> **What you should do**
The expected output is each line below containing "click", copied in full.

> **Information supplied**
* * * * * * *

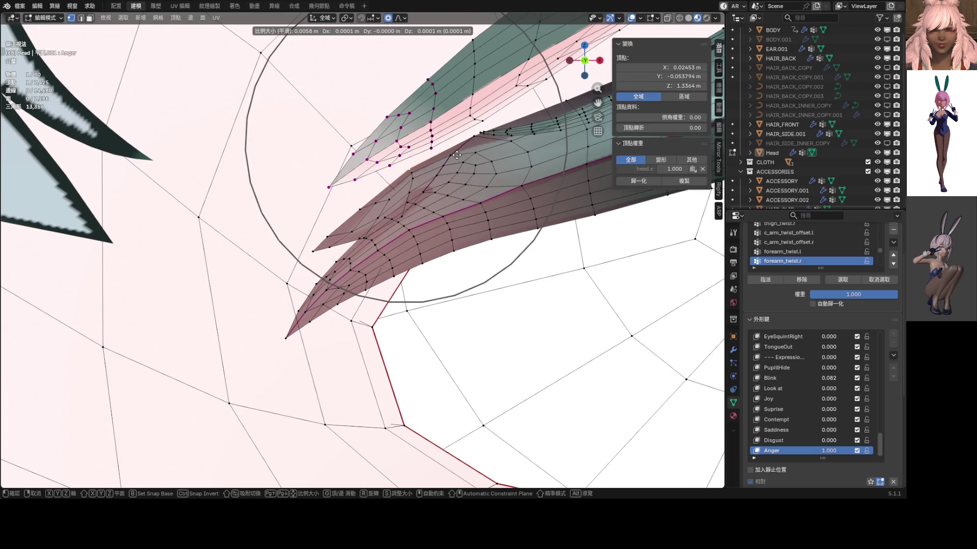
pyautogui.click(455, 156)
# - Lift the lash flap, rotate the tip softly and shift it again
pyautogui.press('g')
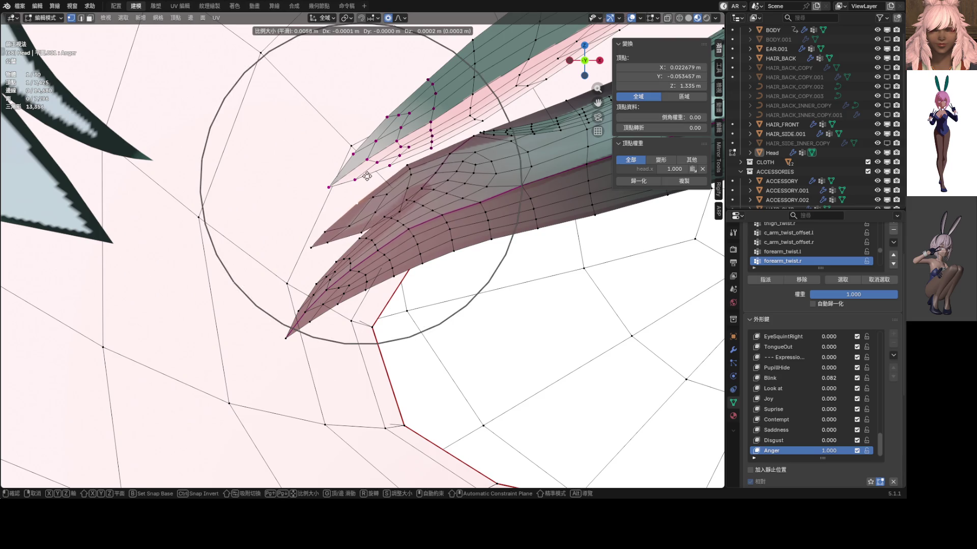
pyautogui.click(363, 170)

* * * * * * *

> **The answer**
pyautogui.click(455, 156)
pyautogui.click(363, 170)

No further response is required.